▸ **APPLY WHAT YOU READ**
• A. Which distinct voltage or current figures with units appear in the full bridge circuit thread? List each one once.
• B. Do these statements agree with the full bridge circuit thread? Answer yes or no for each, quoting the deciding words. (i) The poster put 200V on the MOSFETs during the test. (ii) Swapping in a new MOSFET for Q4 cured the problem. (iii) The reply says the high side drive works only while the proper high frequency Hi & Lo drive signals are operating.
• C. Write out everything in the full bridge circuit thread from "Remember the High" down to "to both sides.)".

▸ **EXCERPT PROVIDED**
┌──

Hi

Since I have built a full bridge circuit which is exactly same to the attached diagram. I have managed to get high and low output of square waveforms and I am pretty happy with this. Instead of applying 200V on the mosfet, I used 30V as part of test however I limited the current up to 500mA in order to protect the circuit. When powering my first PSU for two IR2110 driver circuit which was ok. Then I powered the second PSU for the MOSFET section, the current shot up to 500mA @ 1V and found out that Q4 of MOSFET was quite pretty warm while the rest of MOSFET were normal. I double-checked the circuit that I built and yet I could not pin-point the source of problem. I changed MOSFET for Q4 in case the first one was faulty. To my surprise, I still got the same result.

Now I thought that my circuit could be wrong and I am not sure at the moment. Hoping to hear from you to help me to resolve this matter asap and looking forward to see a bipolar square waveform on the left side of full bridge circuit.

Regards

dd77

 

I don't see anything obvious on the schematic which woudl cause problems.

Double check all connections and make sure there are no mis-wires or shorts anywhere?

Remember the High side drive will only work while the device has the proper high frequency Hi & Lo drive signals operating, to charge the cap on 'VB' through the diode.

(For actual H-Bridge operation, the Hi & Lo drive should swap side to side, they are shown the same to both sides.)

└──

▸ **PROVIDED DATA**

┌──

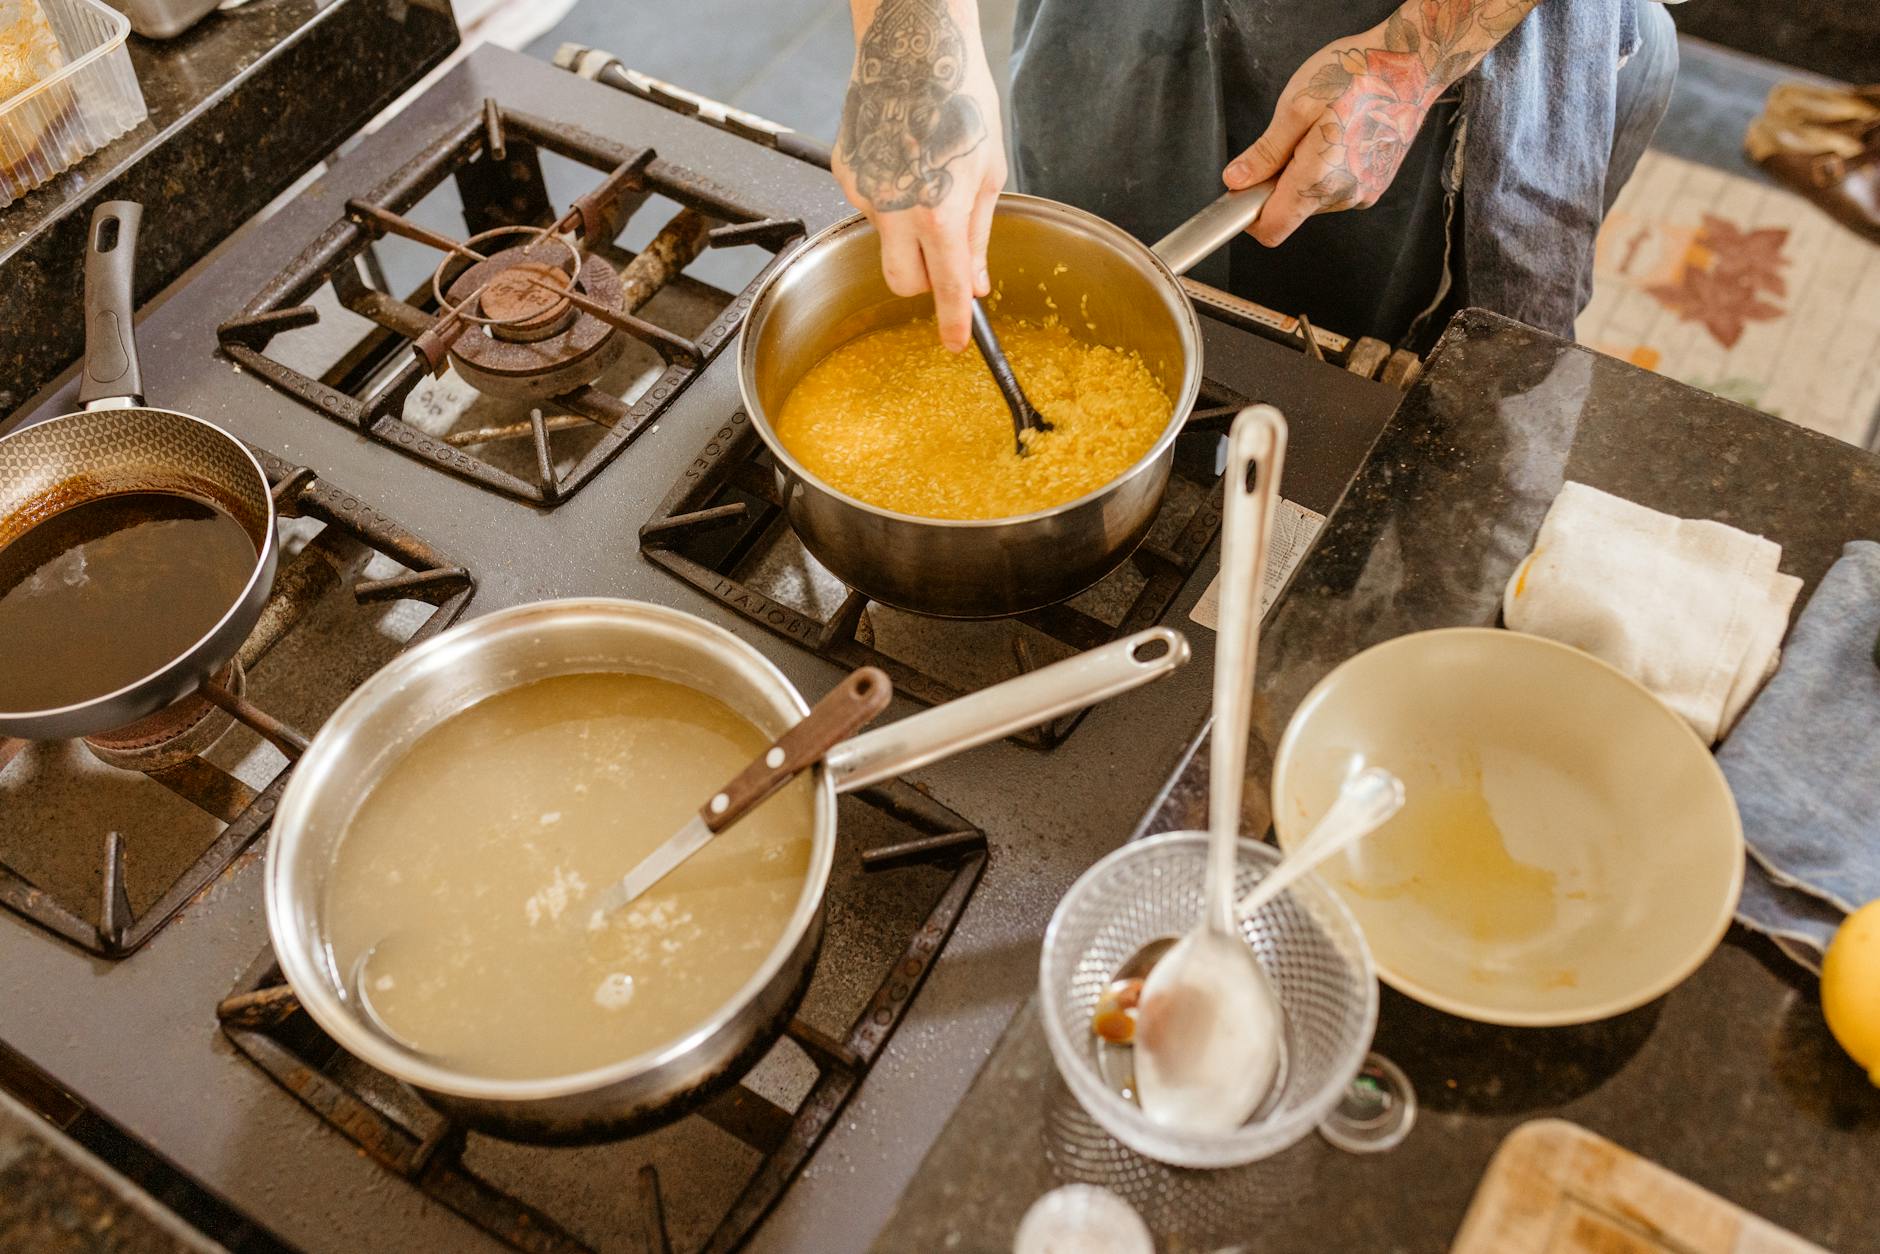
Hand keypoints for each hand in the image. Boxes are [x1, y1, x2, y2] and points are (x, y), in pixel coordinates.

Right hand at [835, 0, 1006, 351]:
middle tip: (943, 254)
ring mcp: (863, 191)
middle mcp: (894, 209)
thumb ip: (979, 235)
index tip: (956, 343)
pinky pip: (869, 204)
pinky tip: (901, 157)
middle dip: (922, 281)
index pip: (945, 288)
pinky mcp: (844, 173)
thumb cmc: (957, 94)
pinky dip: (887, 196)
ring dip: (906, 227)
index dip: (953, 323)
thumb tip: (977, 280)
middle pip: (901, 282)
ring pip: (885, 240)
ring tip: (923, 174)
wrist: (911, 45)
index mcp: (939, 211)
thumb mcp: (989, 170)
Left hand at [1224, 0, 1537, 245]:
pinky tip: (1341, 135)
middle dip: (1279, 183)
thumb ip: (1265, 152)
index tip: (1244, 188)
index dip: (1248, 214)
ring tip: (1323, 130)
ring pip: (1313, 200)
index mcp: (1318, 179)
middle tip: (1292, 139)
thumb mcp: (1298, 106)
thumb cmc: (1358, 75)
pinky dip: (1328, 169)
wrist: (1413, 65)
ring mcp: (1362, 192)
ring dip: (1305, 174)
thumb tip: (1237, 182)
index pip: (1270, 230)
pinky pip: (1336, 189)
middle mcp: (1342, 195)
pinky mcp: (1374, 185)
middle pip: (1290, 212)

└──

▸ **RESULTS IN ORDER**
• A. 200V, 30V, 500mA, 1V

• B.
(i) No: "Instead of applying 200V on the mosfet, I used 30V as part of test"
(ii) No: "To my surprise, I still got the same result."
(iii) Yes: "the High side drive will only work while the device has the proper high frequency Hi & Lo drive signals operating"

• C.
Remember the High side drive will only work while the device has the proper high frequency Hi & Lo drive signals operating, to charge the cap on 'VB' through the diode.

(For actual H-Bridge operation, the Hi & Lo drive should swap side to side, they are shown the same to both sides.)